Under the approved terms, California Roadhouse would pay roughly $26,728 per month in base rent — calculated at $6.25 per square foot — with a 3% annual escalator and Consumer Price Index adjustments, plus Common Area Maintenance charges. The city agreed to a one-time capital contribution of up to $500,000 for kitchen, HVAC, electrical, stage and bar upgrades, along with approximately $125,000 in pre-occupancy repairs and roughly $100,000 in waived rent during a 60-day stabilization period, bringing total public expenditure to approximately $725,000. The city projects the deal will generate $325,000 annually in pier fund revenue.

The lease was twice delayed at the request of Unite Here Local 11 — first over a procedural objection and then over proposed lease terms — before the council ultimately approved it with worker retention language embedded in the agreement.

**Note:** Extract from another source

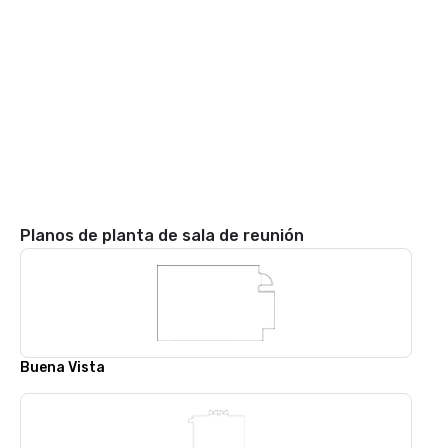
Planos de planta de sala de reunión
Buena Vista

Ahaus has said he has no objection in principle to hiring back former Rusty's workers and has offered to bring on more than the union-backed mandate requires, including managers and supervisors not covered under the original ordinance. His objection is to what he characterizes as the city's lack of legal authority to impose the current terms.

The lease has been delayed most recently due to disputes over the details of the lease, with a current disagreement over hiring practices. Ahaus wants to interview former Rusty’s employees before offering employment but the terms of the lease prevent Ahaus from conducting interviews and instead only allow him to require “an employment information form identifying prior experience, certifications, skills, availability , and position preferences for purposes of job assignment, training, scheduling and compensation.”

Ahaus has previously warned he could relocate the California Roadhouse concept to Venice Beach if an acceptable lease is not reached, adding that he would offer the same former Rusty's workers jobs at the new location — without any legal mandate requiring it.